Any mention of “older adult” somewhere catches my eye, given my work, and my mind starts thinking about people in their 80s. But I’ve learned over the years that “older adult” means different things to different people.

For instance, the AARP considers an “older American” to be anyone over 50. And the University of Michigan’s National Poll on Healthy Aging also defines the starting age for “older Americans” to be 50. In fact, the those polls end with participants at age 80.

It’s really quite jarring to me that someone who is 50 years old is considered by some to be “older” — although it is undeniable that 50-year-olds are older than some people — unless someone is running for president, apparently.

Many people expressed concern that 81-year-old President Joe Biden was too old to run for another term. He removed himself from the race on Sunday, and the frontrunner for the Democratic nomination now is a baby boomer and will be 60 by Election Day: Vice President Kamala Harris. (That’s right. She was born Oct. 20, 1964, which makes part of the Baby Boom, the generation born between 1946 and 1964. Some define the youngest baby boomers as Generation Jones.) With Harris, 59 is considered young. It’s all relative.
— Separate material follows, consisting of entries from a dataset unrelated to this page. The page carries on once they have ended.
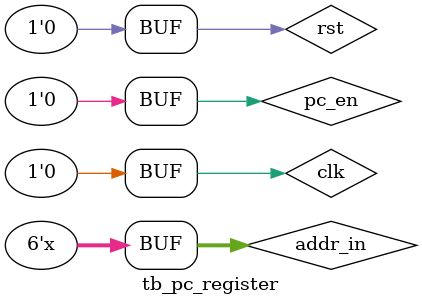
<source format=sv>
module tb_pc_register();

	logic clk, rst, pc_en;
	logic[5:0] addr_in=6'b0, addr_out;
	
	pc_register dut(clk, rst, pc_en, addr_in, addr_out);
	
	initial 
		begin  
			rst <= 1;
			pc_en <= 1;
		end
	always 
		begin 
			clk <= 1; 
			# 5; 
			clk <= 0; 
			# 5;
		end
	always 
		begin  
			# 10; 
			rst <= 0;
			pc_en <= 1;
			addr_in  <= addr_in+1;
			# 5
			pc_en <= 0;
		end

endmodule 
</source>
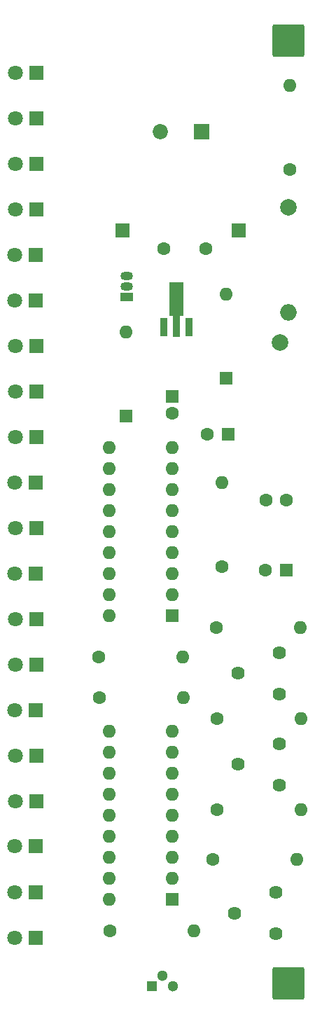
<source format=gbr>
%TF.GenerationSoftware,KiCad,Pcbnew,6.0.8-f2edbf62ab~116~ubuntu20.04.1*%
%TF.CreationDate,2022-11-01T19:33:50+01:00*%
%TF.ProjectId,temp,74656d70-2e6b-4696-9361-645f70636258,rev?*%
%TF.SameCoordinates,Original*%
%TF.FileFunction,Soldermask,Top*%
%TF.FilePolarity,Negative*%
%FSLAX46Y46*%
G04 Gerber Fmt 4.6, Leading zero omitted, Abs format (unit mm)*
G04 Created by KiCad (PCBNEW 6.0.8-f2edbf62ab~116~ubuntu20.04.1) date 2022-11-01 19:33:50*
%MOMM*%
%LPD*%
G01*
G04 APERTURE LIST*
G04 Aperture macros list*
%AMRoundRect*
0 Rectangle with rounded corners*
0 $1 Rounding radius*
0 $2 $3 $4 $5 $6 $7 $8 $9 X,Y pos of 4 corners*
0 Add a 4 corners polygon primitive as box body*
4,1,4,$2,$3,$4,$5,$6,$7,$8,$9,$2,$3,0*
0 Add four circle primitives for the rounded corners*
1,1,$1+$1,$2,$3*
1,1,$1+$1,$4,$5*
1,1,$1+$1,$6,$7*
1,1,$1+$1,$8,$9*
0 Add four rect primitives between the rounded corners*
20,1,$1+$1,$2,$3,$4,$5,0*
20,1,$1+$1,$4,$5,$6,$7,0*
20,1,$1+$1,$6,$7,$8,$9,0*
20,1,$1+$1,$8,$9,$2,$3,0*%
%AMFreePoly0*
4,1,9,5.362500,-0.866500,1.237500,-0.866500,1.237500,-0.450000,-1.237500,-0.450000,-1.237500,0.450000,1.237500,0.450000,1.237500,0.866500,5.362500,0.866500,5.362500,-0.866500,5.362500,-0.866500,$1*%
G04 Aperture macros list end*
%ADD10RoundRect,0.250002X-1.699998X-1.699998X1.699998X-1.699998X1.699998X1.699998X-1.699998X1.699998X0*%
%ADD11R,1.800000X1.800000*%
%ADD12C,1.800000*%
%ADD13C,1.600000*%
%ADD14O,1.600000X1.600000*%
%ADD15C,1.620000*%
%ADD16R,1.600000X1.600000*%
%ADD17R,1.850000X1.850000*%
%ADD18C,1.850000*%
%ADD19R,1.300000X1.300000*%
%ADD20C,1.300000*%
%ADD21R,1.500000X1.050000*%
%ADD22O,1.500000X1.050000*%
%ADD23R,0.900000X2.300000*%
%ADD24FreePoly0,90.000000*%
%ADD25C,2.000000*%
%ADD26O,2.000000X2.000000*%
%ADD27R,1.700000X1.700000*%
G04 APERTURE END LIST*
D10*
%TO.C,Solar+*%
X152000000Y-37000000D03*
%TD*%
D11*
%TO.C,D7*%
X121537790Y-123461464D03*
D12*
X118997790Y-123461464D03*
%TD*%
D11*
%TO.C,D14*%
X121537790Y-84961464D03*
D12*
X118997790Y-84961464D03*
%TD*%
D13*
%TO.C,R9*%
X143340000Y-108000000D03*
D14*
X153500000Y-108000000D03*
%TD*%
D15*
%TO.C,R6*%
X150500000Y-140000000D03*
X145500000Y-142500000D03*
X150500000Y-145000000D03*
%TD*%
D11*
%TO.C,D3*%
X121500000Y-145500000D03*
D12*
X118960000Y-145500000D03*
%TD*%
D11*
%TO.C,D9*%
X121537790Y-112461464D03*
D12*
X118997790Y-112461464D03*
%TD*%
D16*
%TO.C,U5*%
X138000000Y-106500000D03*
D14*
X138000000Y-103960000D03*
X138000000Y-101420000D03*
X138000000Y-98880000D03*
X138000000Y-96340000D03*
X138000000Y-93800000D03*
X138000000Y-91260000D03*
X138000000Y-88720000D03*
X138000000Y-86180000D03*
X130380000Y-86180000D03*
X130380000Y-88720000D03*
X130380000Y-91260000D03*
X130380000Y-93800000D03*
X130380000Y-96340000D03*
X130380000Y-98880000D03*
X130380000Y-101420000D03*
X130380000Y-103960000D03*
X130380000Y-106500000D03*
%TD*%
D13*
%TO.C,C3*%
X142002515Y-62184058D03*
X137002515Y-62184058D03*
%TD*%
D11*
%TO.C,D12*%
X121537790Y-95961464D03*
D12*
X118997790Y-95961464D03*
%TD*%
D11*
%TO.C,D8*%
X121500000Y-117961464D03*
D12*
X118960000Y-117961464D03*
%TD*%
D11*
%TO.C,D21*%
X121537790Y-46461464D03*
D12*
X118997790Y-46461464D03*
%TD*%
D13*
%TO.C,R4*%
X129194233Y-116483702D03*
D14*
X139354233Y-116483702D03*
%TD*%
D11*
%TO.C,D15*%
X121537790Y-79461464D03*
D12*
X118997790Y-79461464D03*
%TD*%
D16*
%TO.C,C1*%
X138000000Y-80044888D03*
D13*
X138000000Y-82044888D03*
%TD*%
D17*
%TO.C,C2*%
X141500000Y-48000000D03*
D18*
X136500000Y-48000000D03*
%TD*%
D19*
%TO.C,U3*%
X135500000Y-151360000D03*
D20*
X136770000Y-150090000D03*
X138040000Y-151360000D03*
%TD*%
D21*
%TO.C,U1*%
X132500000Y-68000000D03*
D22*
X132500000Y-66730000D03*
X132500000Y-65460000D03*
%TD*%
D15*
%TO.C,R10*%
X150920000Y-111000000D03*
X145920000Y-113500000D03*
X150920000Y-116000000D03*
%TD*%
D23*
%TO.C,U2*%
X137000000Y-71650000D03*
D24*
X138500000Y-71562500D03*
D23*
X140000000Y-71650000D03*
%TD*%
D11*
%TO.C,D10*%
X121537790Y-106961464D03*
D12*
X118997790Y-106961464D03*
%TD*%
D16*
%TO.C,D1*%
X132386961Y-82438882D03*
D14*
X132386961Y-72278882D03*
%TD*%
D13*
%TO.C,R2*%
X130420000Y-144664602D03*
D14*
X140580000Y-144664602D03*
%TD*%
D13*
%TO.C,R5*%
X142920000Y-136000000D03*
D14*
X153080000Y-136000000D03*
%TD*%
%TO.C,R7*%
X153580000Y-119000000D03*
D13*
X143420000Y-119000000D03*
%TD*%
%TO.C,R11*%
X129093690Y-111555833D03*
D14*
X139253690Y-111555833D03*
%TD*%
D11*
%TO.C,D11*%
X121500000Y-101461464D03*
D12*
X118960000Y-101461464D03*
%TD*%
D11*
%TO.C,D17*%
X121500000Y-68461464D03*
D12*
X118960000Y-68461464D03*
%TD*%
D11*
%TO.C,D4*%
X121500000Y-139952210D03*
D12*
X118960000Y-139952210D03*
%TD*%
D11*
%TO.C,D5*%
X121500000Y-134412210D03*
D12*
X118960000Y-134412210D03*
%TD*%
D11*
%TO.C,D22*%
X121537790Y-40961464D03*
D12*
X118997790Y-40961464D03*
%TD*%
D16*
%TO.C,D2*%
X144500000Y-77850000D03*
D14*
X144500000Y-67690000D03*
%TD*%
D13*
%TO.C,R1*%
X152214143Y-52580000D03*
D14*
X152214143Y-42420000D03*
%TD*%
D13*
%TO.C,R12*%
X144000000Y-100580000D03*
D14*
X144000000Y-90420000D03*
%TD*%
D13*
%TO.C,SW1*%
X151817428Y-92566007D03*
X149317428Y-92566007D03*
%TD*%
D25*
%TO.C,L1*%
X152000000Y-57150000D03*
D26*
X152000000Y-69850000D03*
%TD*%
D25*
%TO.C,TP1*%
X151000000Y-73500000D03*
%TD*%
D27*
%TO.C,GND*%
X132000000Y-60000000D03*
%TD*%
D16*
%TO.C,C5*%
X151749808Y-101066007D03*
D13*
X149249808Y-101066007D03*
%TD*%
D10*
%TO.C,Solar-*%
X152000000Y-151000000D03*
%TD*%
D27*
%TO.C,5V*%
X146000000Y-60000000D03*
%TD*%
D11*
%TO.C,D6*%
X121537790Y-128961464D03*
D12*
X118997790Y-128961464D03*
%TD*%
D15*
%TO.C,R8*%
X150920000Y-122000000D03*
X145920000Y-124500000D03*
X150920000Y-127000000D03*
%TD*%
D11*
%TO.C,D13*%
X121500000Y-90461464D03*
D12*
X118960000Y-90461464D03*
%TD*%
D11*
%TO.C,D18*%
X121500000Y-62961464D03*
D12*
X118960000Y-62961464D03*
%TD*%
D11*
%TO.C,D19*%
X121537790Y-57461464D03*
D12*
X118997790Y-57461464D03*
%TD*%
D11*
%TO.C,D20*%
X121537790Y-51961464D03*
D12*
X118997790Y-51961464D03*
%TD*%
D13*
%TO.C,R3*%
X143420000Y-130000000D03*
D14*
X153580000Y-130000000D03*
%TD*%
D16*
%TO.C,U4*%
X137982822Y-140825461D03*
D14*
X137982822Y-138285461D03*
X137982822Y-135745461D03*
X137982822Y-133205461D03*
X137982822Y-130665461D03*
X137982822Y-128125461D03*
X137982822Y-125585461D03*
X137982822Y-123045461D03*
X137982822Y-120505461D03*
X130362822Y-120505461D03*
X130362822Y-123045461D03*
X130362822Y-125585461D03*
X130362822Y-128125461D03*
X130362822Y-130665461D03*
X130362822Y-133205461D03*
X130362822Y-135745461D03*
X130362822Y-138285461D03*
X130362822Y-140825461D03*
%TD*%
D11*
%TO.C,D16*%
X121537790Y-73961464D03*
D12*
X118997790Y-73961464D03*
%TD*%
D16*
%TO.C,C4*%
X144720494Y-84614342D03*
D13*
X142220494Y-84614342D03*
%TD*%
M02*

</source>
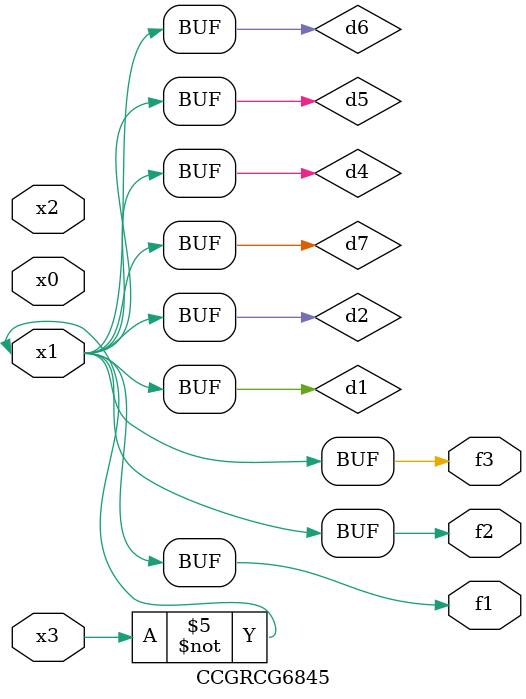
<source format=v>
module CCGRCG6845(
	input x0, x1, x2, x3,
	output f1, f2, f3
);

	wire d1, d2, d3, d4, d5, d6, d7;

	not (d1, x3);
	buf (d2, x1);
	xnor (d3, d1, d2);
	nor (d4, d1);
	buf (d5, d1, d2);
	buf (d6, d4, d5);
	nand (d7, d4);
	assign f1 = d6;
	assign f2 = d7;
	assign f3 = d6;
endmodule

</source>
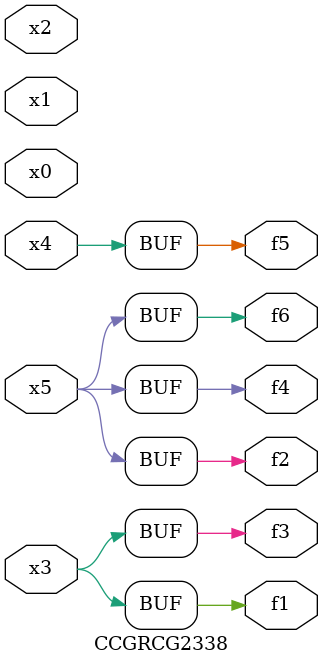
<source format=v>
module CCGRCG2338(
	input x0, x1, x2, x3, x4, x5,
	output f1, f2, f3, f4, f5, f6
);
	assign f1 = x3;
	assign f2 = x5;
	assign f3 = x3;
	assign f4 = x5;
	assign f5 = x4;
	assign f6 = x5;
endmodule

</source>
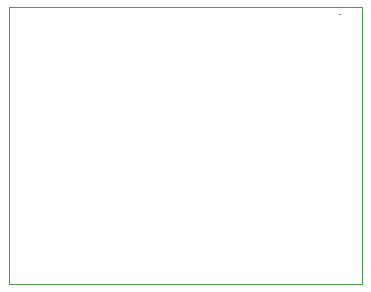
<source format=gbr>
%TF.GenerationSoftware,KiCad,Pcbnew,7.0.8-7.0.8~ubuntu22.04.1*%
%TF.CreationDate,2023-12-06T13:38:50-08:00*%
%TF.ProjectId,SolenoidDriver,536f6c65-6e6f-4696-9444-72697665722e,rev?*%
%TF.SameCoordinates,Original*%
%TF.FileFunction,Profile,NP*%
%FSLAX46Y46*%
G04 Gerber Fmt 4.6, Leading zero omitted, Abs format (unit mm)*
G04 Created by KiCad (PCBNEW 7.0.8-7.0.8~ubuntu22.04.1) date 2023-12-06 13:38:50*
%MOMM*%
%LPD*%
G01*
G04 APERTURE LIST*
%TA.AperFunction,Profile*%
%ADD10C,0.100000*%
%TD*%
G04 APERTURE END LIST*
D10*
X77470000Y-41815000D02*
X107315000Y-41815000D01*
X107315000Y-65310000D01*
X77470000Y-65310000D01*
X77470000Y-41815000D01*
X105410000Y-42424600D02*
X105435400Y-42424600D01*
X105435400Y-42450000D01*
X105410000Y-42450000D01*
X105410000Y-42424600D01*
M02*

</source>
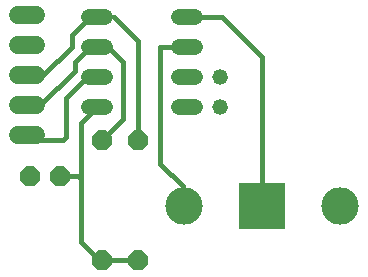
<source format=gbr>
G04 EAGLE Gerber RS-274X export*
G75*
%MOMM*%
%FSLAX34Y34*%
%LPD*%
%INBottom Copper*%
%IPPOS*%
%AMOC8*
5,1,8,0,0,1.08239X$1,22.5*%
G01*
%ADD10C,1.320800*%
%ADD11C,1.320800*%
%ADD12R,3.962400X3.962400*%
%ADD13C,3.175000*%
%ADD14P,1.814519X8X112.500000*%
%ADD15P,1.814519X8X292.500000*%
%ADD16C,1.524000*%
%ADD17P,1.814519X8X202.500000*%
%ADD18C,0.406400*%


D10*
X184150Y170180D03*
X184150Y144780D03*
D11*
X162814Y144780D02*
X149606Y144780D01*
X149606Y170180D02*
X162814Y170180D01*
X162814Y195580D02*
X149606Y195580D01*
X149606Y220980D02*
X162814Y220980D01*
X86614Y220980D02*
X73406Y220980D01*
X73406Y195580D02*
X86614Y195580D01*
X86614Y170180D02*
X73406Y170180D01*
X73406Y144780D02*
X86614Y144780D01*
D12*
X219710Y60960D03*
D13*
X285750Y60960D03*
X153670Y60960D03*
D14*
X83820Y15240D03*
X83820Y116840D03*
D15*
X114300Y116840D03*
X114300Y15240D03*
D16*
X27940Y120650D02*
X12700Y120650D01*
X12700Y146050D02*
X27940Y146050D01*
X27940Y171450D02*
X12700Y171450D01*
X12700Y196850D02*
X27940Y196850D01*
X27940Y222250D02*
X12700Y222250D01*
D17*
X48260Y86360D03*
X22860Y86360D03*
D18*
X219710Y60960D02*
X219710Y186690D01*
X185420Y220980D01*
X156210Y220980D01*
X80010Y144780D02*
X66040Y130810D01*
X66040Y83820D02*
X66040Y30480D01*
X66040Y83820D02*
X66040Y130810D01*
X66040Y30480D02*
X81280Y15240D01*
X83820Y15240D01*
X114300Y15240D01*
X63500Y86360D02*
X48260Y86360D01*
X63500Y86360D02*
X66040Y83820D01*
X114300Y116840D02*
X114300Y200660D01*
X93980Y220980D01*
X34290Y171450D02*
X20320Y171450D01*
X34290Y171450D02*
X58420Y195580D01*
X58420Y205740D01*
X73660Y220980D01*
X80010Y220980D01*
X86360Y220980D01*
X101600Y134620D02*
X83820Y116840D01*
X101600Y134620D02*
X101600Y182880D01*
X88900Y195580D01*
X80010Y195580D02*
X78740Y195580D01*
X80010Y195580D02*
X88900Y195580D01*
X31750Y146050D02*
X20320Y146050D01*
X31750Y146050D02*
X60960Y175260D01*
X60960Y182880D01*
X71120Y193040D01*
X80010Y196850D02*
X81280Y198120D01*
X80010Y196850D02*
X80010Y195580D01*
X76200Y193040D02*
X71120Y193040D01*
X76200Y193040D02*
X80010Y196850D01*
X133350Y195580D02*
X156210Y195580D01*
X133350Y195580D02*
X133350Y96520D01*
X152400Y60960D02*
X153670Y60960D01*
X152400Y77470D02*
X133350Y96520D01*
X152400Y77470D02*
X152400Y60960D01*
X80010Y170180D02*
X71120Y170180D01*
X53340Y152400D01*
X53340Y119380D01*
X50800Y116840D01*
X25400Y116840D01*
X19050Y119380D02*
X17780Y119380D01*
X19050Y119380D02*
X20320Y120650D01*
X22860Y119380D02*
X25400Y116840D01*
X22860Y119380D02*
X19050Y119380D01*
M02*

</source>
But according to Taco Bell, 59 still is four years past potential retirement. I almost fell off my chair when, earlier this month, I read about the fast food restaurant’s plans to open “an early retirement community for the old at heart” for two days in August.

​​”There’s a common misconception that retirement unlocks the life you’ve been waiting for. And while that may be true for some, we don’t think you should have to wait until 55 to live the life you’re craving,” Taco Bell US Chief Marketing Office Taylor Montgomery said in a press release.

Fifty-five?! OK, there are age-restricted communities where the minimum age for move-in starts at 55. But very few 55-year-olds are retired. According to the latest data from the Center for Retirement Research at Boston College, the average age of retirement in 2021 was 65 for men and 62 for women.

Maybe retired. But not necessarily “older.”